YOUR TASK => Reproduce every entry exactly as written.

DATASET CONTENT =>
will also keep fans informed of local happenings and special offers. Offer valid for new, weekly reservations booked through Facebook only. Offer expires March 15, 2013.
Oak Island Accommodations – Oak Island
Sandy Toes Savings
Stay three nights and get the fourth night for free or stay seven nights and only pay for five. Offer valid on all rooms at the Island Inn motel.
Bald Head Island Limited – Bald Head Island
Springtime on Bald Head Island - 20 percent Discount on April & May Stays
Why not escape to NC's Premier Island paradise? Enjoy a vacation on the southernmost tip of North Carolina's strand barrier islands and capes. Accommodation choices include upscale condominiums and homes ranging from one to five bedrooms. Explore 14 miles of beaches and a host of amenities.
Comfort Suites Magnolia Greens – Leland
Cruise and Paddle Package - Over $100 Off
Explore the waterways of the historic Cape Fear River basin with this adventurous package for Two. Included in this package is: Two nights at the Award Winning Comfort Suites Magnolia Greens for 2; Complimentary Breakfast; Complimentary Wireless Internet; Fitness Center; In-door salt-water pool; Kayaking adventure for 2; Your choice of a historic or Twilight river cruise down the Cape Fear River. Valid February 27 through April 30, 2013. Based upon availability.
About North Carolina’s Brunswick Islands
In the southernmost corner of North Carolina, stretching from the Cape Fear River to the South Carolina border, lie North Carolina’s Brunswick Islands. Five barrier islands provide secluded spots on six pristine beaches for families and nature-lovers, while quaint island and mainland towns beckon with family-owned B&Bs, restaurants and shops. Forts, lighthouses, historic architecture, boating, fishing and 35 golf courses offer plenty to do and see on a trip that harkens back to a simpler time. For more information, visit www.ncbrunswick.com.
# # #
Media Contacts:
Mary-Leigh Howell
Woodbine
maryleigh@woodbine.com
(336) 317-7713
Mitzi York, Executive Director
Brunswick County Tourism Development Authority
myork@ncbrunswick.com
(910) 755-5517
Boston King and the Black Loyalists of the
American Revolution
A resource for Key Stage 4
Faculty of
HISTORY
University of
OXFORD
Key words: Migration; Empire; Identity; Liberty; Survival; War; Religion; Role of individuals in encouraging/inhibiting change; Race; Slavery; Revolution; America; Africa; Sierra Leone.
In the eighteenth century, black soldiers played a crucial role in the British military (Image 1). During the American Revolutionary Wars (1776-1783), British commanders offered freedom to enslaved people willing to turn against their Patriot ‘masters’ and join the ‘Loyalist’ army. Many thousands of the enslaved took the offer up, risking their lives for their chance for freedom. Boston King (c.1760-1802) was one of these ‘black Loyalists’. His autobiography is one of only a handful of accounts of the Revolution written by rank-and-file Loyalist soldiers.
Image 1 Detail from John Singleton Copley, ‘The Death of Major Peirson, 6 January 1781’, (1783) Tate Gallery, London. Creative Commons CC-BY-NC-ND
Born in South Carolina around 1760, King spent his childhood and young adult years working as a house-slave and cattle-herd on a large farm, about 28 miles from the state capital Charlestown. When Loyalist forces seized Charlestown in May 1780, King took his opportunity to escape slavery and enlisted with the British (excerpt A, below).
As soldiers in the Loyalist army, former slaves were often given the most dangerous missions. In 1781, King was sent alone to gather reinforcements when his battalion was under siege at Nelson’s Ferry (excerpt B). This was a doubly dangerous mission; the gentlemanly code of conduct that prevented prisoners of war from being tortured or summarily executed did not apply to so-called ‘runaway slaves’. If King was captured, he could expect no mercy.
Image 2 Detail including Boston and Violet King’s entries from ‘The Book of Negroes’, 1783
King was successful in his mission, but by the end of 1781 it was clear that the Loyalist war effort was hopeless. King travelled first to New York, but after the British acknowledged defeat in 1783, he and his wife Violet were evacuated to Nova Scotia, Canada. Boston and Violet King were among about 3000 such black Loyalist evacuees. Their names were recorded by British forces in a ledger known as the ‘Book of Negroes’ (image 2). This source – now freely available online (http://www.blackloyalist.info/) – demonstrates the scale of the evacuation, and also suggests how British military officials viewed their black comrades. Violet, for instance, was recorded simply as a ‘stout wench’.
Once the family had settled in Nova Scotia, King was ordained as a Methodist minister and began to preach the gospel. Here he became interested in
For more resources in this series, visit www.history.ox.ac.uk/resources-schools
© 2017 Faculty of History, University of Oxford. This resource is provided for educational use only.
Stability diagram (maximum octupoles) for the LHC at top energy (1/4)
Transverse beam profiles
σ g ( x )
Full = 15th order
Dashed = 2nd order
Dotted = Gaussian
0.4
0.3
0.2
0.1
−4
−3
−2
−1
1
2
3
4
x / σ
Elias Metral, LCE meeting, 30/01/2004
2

RESPONSE BELOW =>
will also keep fans informed of local happenings and special offers. Offer valid for new, weekly reservations booked through Facebook only. Offer expires March 15, 2013.
Oak Island Accommodations – Oak Island
Sandy Toes Savings
Stay three nights and get the fourth night for free or stay seven nights and only pay for five. Offer valid on all rooms at the Island Inn motel.
Bald Head Island Limited – Bald Head Island
Springtime on Bald Head Island - 20 percent Discount on April & May Stays
Why not escape to NC's Premier Island paradise? Enjoy a vacation on the southernmost tip of North Carolina's strand barrier islands and capes. Accommodation choices include upscale condominiums and homes ranging from one to five bedrooms. Explore 14 miles of beaches and a host of amenities.
Comfort Suites Magnolia Greens – Leland
Cruise and Paddle Package - Over $100 Off
Explore the waterways of the historic Cape Fear River basin with this adventurous package for Two. Included in this package is: Two nights at the Award Winning Comfort Suites Magnolia Greens for 2; Complimentary Breakfast; Complimentary Wireless Internet; Fitness Center; In-door salt-water pool; Kayaking adventure for 2; Your choice of a historic or Twilight river cruise down the Cape Fear River. Valid February 27 through April 30, 2013. Based upon availability.
About North Carolina’s Brunswick Islands
In the southernmost corner of North Carolina, stretching from the Cape Fear River to the South Carolina border, lie North Carolina’s Brunswick Islands. Five barrier islands provide secluded spots on six pristine beaches for families and nature-lovers, while quaint island and mainland towns beckon with family-owned B&Bs, restaurants and shops. Forts, lighthouses, historic architecture, boating, fishing and 35 golf courses offer plenty to do and see on a trip that harkens back to a simpler time. For more information, visit www.ncbrunswick.com.
# # #
Media Contacts:
Mary-Leigh Howell
Woodbine
maryleigh@woodbine.com
(336) 317-7713
Mitzi York, Executive Director
Brunswick County Tourism Development Authority
myork@ncbrunswick.com
(910) 755-5517
Boston King and the Black Loyalists of the
American Revolution
A resource for Key Stage 4
Faculty of
HISTORY
University of
OXFORD
Key words: Migration; Empire; Identity; Liberty; Survival; War; Religion; Role of individuals in encouraging/inhibiting change; Race; Slavery; Revolution; America; Africa; Sierra Leone.
In the eighteenth century, black soldiers played a crucial role in the British military (Image 1). During the American Revolutionary Wars (1776-1783), British commanders offered freedom to enslaved people willing to turn against their Patriot ‘masters’ and join the ‘Loyalist’ army. Many thousands of the enslaved took the offer up, risking their lives for their chance for freedom. Boston King (c.1760-1802) was one of these ‘black Loyalists’. His autobiography is one of only a handful of accounts of the Revolution written by rank-and-file Loyalist soldiers.
Image 1 Detail from John Singleton Copley, ‘The Death of Major Peirson, 6 January 1781’, (1783) Tate Gallery, London. Creative Commons CC-BY-NC-ND
Born in South Carolina around 1760, King spent his childhood and young adult years working as a house-slave and cattle-herd on a large farm, about 28 miles from the state capital Charlestown. When Loyalist forces seized Charlestown in May 1780, King took his opportunity to escape slavery and enlisted with the British (excerpt A, below).
As soldiers in the Loyalist army, former slaves were often given the most dangerous missions. In 1781, King was sent alone to gather reinforcements when his battalion was under siege at Nelson’s Ferry (excerpt B). This was a doubly dangerous mission; the gentlemanly code of conduct that prevented prisoners of war from being tortured or summarily executed did not apply to so-called ‘runaway slaves’. If King was captured, he could expect no mercy.
Image 2 Detail including Boston and Violet King’s entries from ‘The Book of Negroes’, 1783
King was successful in his mission, but by the end of 1781 it was clear that the Loyalist war effort was hopeless. King travelled first to New York, but after the British acknowledged defeat in 1783, he and his wife Violet were evacuated to Nova Scotia, Canada. Boston and Violet King were among about 3000 such black Loyalist evacuees. Their names were recorded by British forces in a ledger known as the ‘Book of Negroes’ (image 2). This source – now freely available online (http://www.blackloyalist.info/) – demonstrates the scale of the evacuation, and also suggests how British military officials viewed their black comrades. Violet, for instance, was recorded simply as a ‘stout wench’.
Once the family had settled in Nova Scotia, King was ordained as a Methodist minister and began to preach the gospel. Here he became interested in
For more resources in this series, visit www.history.ox.ac.uk/resources-schools
© 2017 Faculty of History, University of Oxford. This resource is provided for educational use only.
Stability diagram (maximum octupoles) for the LHC at top energy (1/4)
Transverse beam profiles
σ g ( x )
Full = 15th order
Dashed = 2nd order
Dotted = Gaussian
0.4
0.3
0.2
0.1
−4
−3
−2
−1
1
2
3
4
x / σ
Elias Metral, LCE meeting, 30/01/2004
2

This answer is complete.